Trusted Claude Skills

A curated catalog of Claude Code (and Claude Desktop) Agent Skills with trust ratings.

Why this exists: Anthropic's own guidance is "use Skills only from trusted sources: those you created yourself or obtained from Anthropic." A malicious skill can direct Claude to invoke tools or execute code in ways that don't match its stated purpose. As of April 2026, 13%+ of marketplace skills have been found to contain critical vulnerabilities (per the Tech Leads Club audit), and security-vetting registries are emerging. This wiki is one personal node in that emerging trust network.

Trust tiers

Tier	Meaning
🟢 Anthropic	Published / maintained by Anthropic in `anthropics/skills`. Default trust.
🔵 First-party	Bundled with Claude Code or Claude.ai by Anthropic — visible in `Skill` tool listings.
🟡 Vetted-third-party	Listed in a security-scanning registry (Skills Directory, SkillHub S/A-rank, agentskills.io verified) AND has visible source.
🟠 Personal-use	Jacob has used it personally, read the source, and finds it benign. No external audit.
🔴 Audit-before-use	Listed in marketplaces but not yet personally vetted; the standard Anthropic warning applies.

Skills used in this stack (Mac Mini, M3)

These appeared in recent Claude Code sessions on Jacob's machines:

Skill	Source	Tier	Notes
`simplify`	local	🟠	Reviews changed code for reuse/quality/efficiency
`loop`	local	🟠	Recurring task runner; calls `ScheduleWakeup` / cron
`schedule`	local	🟠	Manages scheduled remote agents (routines)
`claude-api`	local	🟠	Anthropic SDK helper — prompt caching, model migration
`feature-dev`	local	🟠	Guided feature development with codebase awareness
`init`	local	🟠	Bootstraps a new `CLAUDE.md` from a codebase scan
`frontend-design`	local	🟠	Produces non-generic UI code
`prd`	local	🟠	Generates a PRD for a new feature
`ralph`	local	🟠	Converts PRD → Ralph autonomous-agent JSON
`mac-app-store-submit`	local	🟠	Mac App Store submission walkthrough
`update-config`	local	🟠	Edits `~/.claude/settings.json` and hooks
`fewer-permission-prompts`	local	🟠	Scans transcripts and proposes allow-list rules
`keybindings-help`	local	🟠	Customizes `~/.claude/keybindings.json`
`colony-bootstrap`	local	🟠	Bootstraps an Agent Colony plan
`security-review`	local	🟠	Branch security review
`review`	local	🟠	PR review skill

All "local" skills live under ~/.claude/skills/ (or are loaded via plugin) and are inspectable. Trust = the source is local and readable.
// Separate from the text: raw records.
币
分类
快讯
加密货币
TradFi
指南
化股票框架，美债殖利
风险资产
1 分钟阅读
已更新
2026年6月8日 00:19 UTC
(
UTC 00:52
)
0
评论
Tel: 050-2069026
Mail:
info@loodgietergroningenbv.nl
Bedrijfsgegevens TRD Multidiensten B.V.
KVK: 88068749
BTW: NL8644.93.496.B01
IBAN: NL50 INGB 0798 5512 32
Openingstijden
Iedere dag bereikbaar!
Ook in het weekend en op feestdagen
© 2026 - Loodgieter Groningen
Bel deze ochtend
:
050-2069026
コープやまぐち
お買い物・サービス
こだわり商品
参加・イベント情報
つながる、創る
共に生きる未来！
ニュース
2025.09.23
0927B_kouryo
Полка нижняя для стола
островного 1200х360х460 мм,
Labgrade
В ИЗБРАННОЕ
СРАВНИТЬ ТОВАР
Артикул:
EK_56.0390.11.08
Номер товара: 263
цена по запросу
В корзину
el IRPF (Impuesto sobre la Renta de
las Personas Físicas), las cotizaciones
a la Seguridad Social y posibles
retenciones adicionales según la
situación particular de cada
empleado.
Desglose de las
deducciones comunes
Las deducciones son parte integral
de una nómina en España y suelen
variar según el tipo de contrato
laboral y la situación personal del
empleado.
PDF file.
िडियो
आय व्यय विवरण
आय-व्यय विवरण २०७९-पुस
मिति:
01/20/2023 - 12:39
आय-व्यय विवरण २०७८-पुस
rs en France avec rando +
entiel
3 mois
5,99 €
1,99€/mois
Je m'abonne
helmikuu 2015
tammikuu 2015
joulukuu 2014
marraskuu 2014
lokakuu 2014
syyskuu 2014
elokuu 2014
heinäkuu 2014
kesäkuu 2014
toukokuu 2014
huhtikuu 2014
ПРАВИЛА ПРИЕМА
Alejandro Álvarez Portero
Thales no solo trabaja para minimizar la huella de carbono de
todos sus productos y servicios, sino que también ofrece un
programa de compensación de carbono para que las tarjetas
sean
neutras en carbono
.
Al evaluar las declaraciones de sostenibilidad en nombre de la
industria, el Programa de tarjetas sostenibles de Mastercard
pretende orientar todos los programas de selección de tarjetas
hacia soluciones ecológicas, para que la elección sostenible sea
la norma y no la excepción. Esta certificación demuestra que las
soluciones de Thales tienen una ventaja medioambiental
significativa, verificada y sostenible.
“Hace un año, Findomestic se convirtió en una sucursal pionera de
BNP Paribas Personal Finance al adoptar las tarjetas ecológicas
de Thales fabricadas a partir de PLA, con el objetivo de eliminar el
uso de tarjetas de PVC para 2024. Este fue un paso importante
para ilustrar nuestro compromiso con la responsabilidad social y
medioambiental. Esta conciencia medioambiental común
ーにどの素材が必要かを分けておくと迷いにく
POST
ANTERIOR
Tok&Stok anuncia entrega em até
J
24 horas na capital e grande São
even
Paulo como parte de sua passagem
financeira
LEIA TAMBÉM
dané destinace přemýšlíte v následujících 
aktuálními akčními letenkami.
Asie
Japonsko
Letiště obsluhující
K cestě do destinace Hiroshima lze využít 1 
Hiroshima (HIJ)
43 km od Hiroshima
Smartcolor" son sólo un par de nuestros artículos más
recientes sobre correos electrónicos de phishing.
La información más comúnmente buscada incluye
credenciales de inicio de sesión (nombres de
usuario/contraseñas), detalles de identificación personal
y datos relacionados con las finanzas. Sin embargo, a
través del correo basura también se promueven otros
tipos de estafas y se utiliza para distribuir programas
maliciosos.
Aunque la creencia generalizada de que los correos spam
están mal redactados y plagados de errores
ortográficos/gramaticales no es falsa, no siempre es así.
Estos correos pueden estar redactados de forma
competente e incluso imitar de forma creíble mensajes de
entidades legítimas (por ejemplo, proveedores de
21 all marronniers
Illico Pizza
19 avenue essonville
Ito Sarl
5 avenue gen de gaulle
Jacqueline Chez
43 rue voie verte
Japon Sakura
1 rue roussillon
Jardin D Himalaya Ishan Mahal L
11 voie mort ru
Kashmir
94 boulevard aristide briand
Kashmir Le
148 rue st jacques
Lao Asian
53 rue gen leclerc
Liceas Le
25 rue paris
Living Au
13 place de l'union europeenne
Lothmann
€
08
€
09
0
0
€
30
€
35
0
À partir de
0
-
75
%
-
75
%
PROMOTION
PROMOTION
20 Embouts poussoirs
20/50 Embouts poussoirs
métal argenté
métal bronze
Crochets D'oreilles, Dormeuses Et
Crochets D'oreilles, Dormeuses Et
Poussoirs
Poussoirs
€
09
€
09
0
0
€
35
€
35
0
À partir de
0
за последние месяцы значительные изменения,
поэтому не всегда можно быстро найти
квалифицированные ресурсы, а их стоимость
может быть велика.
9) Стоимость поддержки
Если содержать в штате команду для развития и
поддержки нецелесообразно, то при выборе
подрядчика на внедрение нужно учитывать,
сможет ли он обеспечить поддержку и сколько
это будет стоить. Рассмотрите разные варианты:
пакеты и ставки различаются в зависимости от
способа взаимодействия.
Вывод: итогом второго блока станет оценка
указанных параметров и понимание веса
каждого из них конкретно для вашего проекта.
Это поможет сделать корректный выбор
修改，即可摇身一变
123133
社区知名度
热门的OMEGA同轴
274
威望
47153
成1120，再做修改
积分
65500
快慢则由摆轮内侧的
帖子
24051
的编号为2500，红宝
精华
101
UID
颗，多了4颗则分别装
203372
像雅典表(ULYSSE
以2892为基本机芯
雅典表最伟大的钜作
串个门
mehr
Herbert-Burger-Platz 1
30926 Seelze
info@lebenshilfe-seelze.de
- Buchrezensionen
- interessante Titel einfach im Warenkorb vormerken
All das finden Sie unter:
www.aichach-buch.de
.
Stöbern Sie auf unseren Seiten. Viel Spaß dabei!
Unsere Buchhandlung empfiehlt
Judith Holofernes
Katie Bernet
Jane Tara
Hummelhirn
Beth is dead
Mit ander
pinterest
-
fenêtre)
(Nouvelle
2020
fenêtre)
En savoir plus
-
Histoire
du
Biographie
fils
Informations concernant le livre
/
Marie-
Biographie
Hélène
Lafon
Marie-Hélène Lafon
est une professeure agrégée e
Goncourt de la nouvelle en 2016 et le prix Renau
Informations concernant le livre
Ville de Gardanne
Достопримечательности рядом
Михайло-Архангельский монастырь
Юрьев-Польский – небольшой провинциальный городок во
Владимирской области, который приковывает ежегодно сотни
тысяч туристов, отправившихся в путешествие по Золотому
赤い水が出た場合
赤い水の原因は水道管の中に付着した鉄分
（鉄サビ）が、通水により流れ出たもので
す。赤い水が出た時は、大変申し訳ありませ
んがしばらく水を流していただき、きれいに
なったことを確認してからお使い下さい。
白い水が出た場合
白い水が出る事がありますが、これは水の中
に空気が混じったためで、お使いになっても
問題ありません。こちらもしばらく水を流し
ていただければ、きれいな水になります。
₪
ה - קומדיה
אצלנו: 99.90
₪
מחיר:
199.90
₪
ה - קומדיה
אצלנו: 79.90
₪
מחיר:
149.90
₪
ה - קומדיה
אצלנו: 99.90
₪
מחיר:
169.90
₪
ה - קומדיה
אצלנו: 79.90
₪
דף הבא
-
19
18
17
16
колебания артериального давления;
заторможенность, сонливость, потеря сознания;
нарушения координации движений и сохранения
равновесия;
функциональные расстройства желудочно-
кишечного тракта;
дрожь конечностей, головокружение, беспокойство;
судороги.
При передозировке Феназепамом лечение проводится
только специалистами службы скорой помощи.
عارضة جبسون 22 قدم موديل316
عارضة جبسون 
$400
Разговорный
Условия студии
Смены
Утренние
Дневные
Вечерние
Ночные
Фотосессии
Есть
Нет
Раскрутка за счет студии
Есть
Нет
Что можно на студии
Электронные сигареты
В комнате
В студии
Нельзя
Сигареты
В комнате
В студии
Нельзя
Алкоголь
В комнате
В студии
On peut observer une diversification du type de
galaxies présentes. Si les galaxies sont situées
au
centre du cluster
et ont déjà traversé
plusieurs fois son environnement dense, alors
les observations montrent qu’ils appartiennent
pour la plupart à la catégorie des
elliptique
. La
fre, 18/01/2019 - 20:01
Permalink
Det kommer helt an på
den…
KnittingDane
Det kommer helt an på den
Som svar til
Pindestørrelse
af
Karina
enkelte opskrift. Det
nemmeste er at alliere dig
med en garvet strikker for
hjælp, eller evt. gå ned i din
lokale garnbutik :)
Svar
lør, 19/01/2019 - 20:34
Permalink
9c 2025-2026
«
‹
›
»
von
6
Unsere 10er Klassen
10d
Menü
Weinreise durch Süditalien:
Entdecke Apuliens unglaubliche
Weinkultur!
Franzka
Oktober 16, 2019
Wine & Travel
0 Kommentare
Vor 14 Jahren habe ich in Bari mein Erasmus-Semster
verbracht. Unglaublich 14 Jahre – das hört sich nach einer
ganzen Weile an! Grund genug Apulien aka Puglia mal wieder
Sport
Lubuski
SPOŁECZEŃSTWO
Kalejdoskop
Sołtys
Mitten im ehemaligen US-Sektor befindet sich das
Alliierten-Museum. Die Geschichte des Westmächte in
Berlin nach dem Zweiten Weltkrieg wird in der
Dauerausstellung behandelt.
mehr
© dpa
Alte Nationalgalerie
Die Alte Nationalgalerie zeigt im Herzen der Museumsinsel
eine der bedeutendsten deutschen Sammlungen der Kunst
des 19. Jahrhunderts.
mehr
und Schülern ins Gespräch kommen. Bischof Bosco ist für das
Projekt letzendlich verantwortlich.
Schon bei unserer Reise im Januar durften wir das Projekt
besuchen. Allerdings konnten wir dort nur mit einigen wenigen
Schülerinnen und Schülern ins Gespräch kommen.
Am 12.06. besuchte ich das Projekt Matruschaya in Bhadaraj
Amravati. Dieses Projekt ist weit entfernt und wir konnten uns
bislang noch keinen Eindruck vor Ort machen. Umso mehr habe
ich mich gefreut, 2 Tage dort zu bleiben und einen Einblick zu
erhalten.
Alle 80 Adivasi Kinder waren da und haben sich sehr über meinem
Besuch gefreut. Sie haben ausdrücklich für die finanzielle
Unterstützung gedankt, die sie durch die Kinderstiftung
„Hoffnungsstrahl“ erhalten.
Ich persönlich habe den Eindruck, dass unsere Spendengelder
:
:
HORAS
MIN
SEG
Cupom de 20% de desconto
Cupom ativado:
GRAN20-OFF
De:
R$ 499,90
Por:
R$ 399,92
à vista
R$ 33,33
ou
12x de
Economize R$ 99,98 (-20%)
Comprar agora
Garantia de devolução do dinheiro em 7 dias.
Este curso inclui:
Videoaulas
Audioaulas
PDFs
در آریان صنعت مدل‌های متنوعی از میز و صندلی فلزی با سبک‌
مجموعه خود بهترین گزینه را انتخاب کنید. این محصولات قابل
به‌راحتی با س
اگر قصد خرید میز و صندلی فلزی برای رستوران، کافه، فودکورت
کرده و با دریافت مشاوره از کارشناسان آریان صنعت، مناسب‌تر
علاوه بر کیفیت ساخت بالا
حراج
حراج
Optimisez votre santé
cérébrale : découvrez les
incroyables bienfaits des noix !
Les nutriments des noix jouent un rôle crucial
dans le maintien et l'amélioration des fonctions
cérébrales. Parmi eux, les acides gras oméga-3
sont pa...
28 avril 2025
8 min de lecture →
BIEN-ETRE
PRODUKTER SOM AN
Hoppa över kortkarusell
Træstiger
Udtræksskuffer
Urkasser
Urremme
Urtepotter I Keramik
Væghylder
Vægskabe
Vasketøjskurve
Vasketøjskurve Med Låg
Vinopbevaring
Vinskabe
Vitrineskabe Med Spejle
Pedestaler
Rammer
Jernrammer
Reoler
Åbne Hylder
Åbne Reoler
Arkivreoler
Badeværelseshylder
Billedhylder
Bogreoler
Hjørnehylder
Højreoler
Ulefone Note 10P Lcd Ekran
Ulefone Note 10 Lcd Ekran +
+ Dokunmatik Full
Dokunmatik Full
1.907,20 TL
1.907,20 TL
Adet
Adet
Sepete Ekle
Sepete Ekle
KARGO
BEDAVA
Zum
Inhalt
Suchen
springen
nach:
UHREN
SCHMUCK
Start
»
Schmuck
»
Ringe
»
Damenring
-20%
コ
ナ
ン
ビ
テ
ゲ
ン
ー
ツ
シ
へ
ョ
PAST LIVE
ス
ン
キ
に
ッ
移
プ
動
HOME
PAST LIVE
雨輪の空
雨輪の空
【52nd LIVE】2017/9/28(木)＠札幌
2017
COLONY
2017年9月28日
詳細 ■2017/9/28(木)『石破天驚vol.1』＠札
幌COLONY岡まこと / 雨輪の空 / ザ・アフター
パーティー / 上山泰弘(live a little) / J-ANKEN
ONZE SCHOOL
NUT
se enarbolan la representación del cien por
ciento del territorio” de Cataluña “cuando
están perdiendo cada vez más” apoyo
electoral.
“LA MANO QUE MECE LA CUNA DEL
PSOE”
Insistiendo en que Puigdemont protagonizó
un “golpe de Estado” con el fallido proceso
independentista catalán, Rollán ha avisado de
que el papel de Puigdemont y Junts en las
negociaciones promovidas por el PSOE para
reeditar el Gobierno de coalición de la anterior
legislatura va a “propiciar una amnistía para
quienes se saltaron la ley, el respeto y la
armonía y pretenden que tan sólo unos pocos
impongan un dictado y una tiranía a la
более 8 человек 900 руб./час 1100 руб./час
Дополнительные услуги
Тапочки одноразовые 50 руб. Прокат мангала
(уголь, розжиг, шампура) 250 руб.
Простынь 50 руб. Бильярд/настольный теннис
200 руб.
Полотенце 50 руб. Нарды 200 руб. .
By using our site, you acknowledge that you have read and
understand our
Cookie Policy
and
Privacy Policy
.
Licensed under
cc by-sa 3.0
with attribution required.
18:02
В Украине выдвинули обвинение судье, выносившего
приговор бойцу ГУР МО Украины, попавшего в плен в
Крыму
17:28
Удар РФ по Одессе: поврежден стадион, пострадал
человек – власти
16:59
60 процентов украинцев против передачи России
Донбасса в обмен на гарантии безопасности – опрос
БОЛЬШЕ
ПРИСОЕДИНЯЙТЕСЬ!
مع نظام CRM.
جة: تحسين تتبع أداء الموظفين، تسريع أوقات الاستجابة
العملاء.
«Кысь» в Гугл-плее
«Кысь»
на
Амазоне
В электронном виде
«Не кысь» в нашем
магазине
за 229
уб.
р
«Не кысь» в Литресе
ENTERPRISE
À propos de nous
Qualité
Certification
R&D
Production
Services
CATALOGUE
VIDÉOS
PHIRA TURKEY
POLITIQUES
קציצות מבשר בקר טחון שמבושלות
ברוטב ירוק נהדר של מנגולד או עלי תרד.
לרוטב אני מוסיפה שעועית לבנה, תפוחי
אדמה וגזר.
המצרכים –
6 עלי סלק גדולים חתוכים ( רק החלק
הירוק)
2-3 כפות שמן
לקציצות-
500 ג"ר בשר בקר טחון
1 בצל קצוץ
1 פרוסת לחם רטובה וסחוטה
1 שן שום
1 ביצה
High-reputation third-party skills (Tier 🟡)

Skills that appear repeatedly across multiple registries with security scanning:

anthropics/skills — Anthropic's own public skill repo. 🟢
Skills Directory — every skill scanned for malware, prompt injection, credential theft. 🟡
SkillHub — 7,000+ AI-evaluated skills, S-rank (9.0+) skills are conservative bets. 🟡 (only S/A-rank)
Tech Leads Club agent-skills — verified-tested-safe skill registry; positions itself against the 13% malicious baseline. 🟡
LobeHub Skills Marketplace — security-first vetting. 🟡 (with caveat — re-audit anything before piping it to a tool with shell access)

Marketplaces requiring caution (Tier 🔴 by default)

SkillsMP — community aggregator from GitHub. Useful for discovery; treat each skill as untrusted until read.
claudeskills.info — 140+ open-source skills, but no security audit before listing.

How to vet a Claude skill before installing

Read the skill's SKILL.md (or skill.md) end-to-end. Anything invoking Bash, Write, network calls, or eval is high-risk.
Check the tools declared in frontmatter — a "summarize a paragraph" skill that asks for Bash is suspicious.
Cross-reference the author against at least one of: anthropics/skills contributors, Skills Directory verified list, SkillHub S-rank.
If you must use it, run it first in a sandbox (OpenClaw + sandbox-on, or a Docker workspace) before granting your real shell.
If the skill bundles binary blobs or fetches code at runtime, stop. Anthropic's threat model doesn't cover this.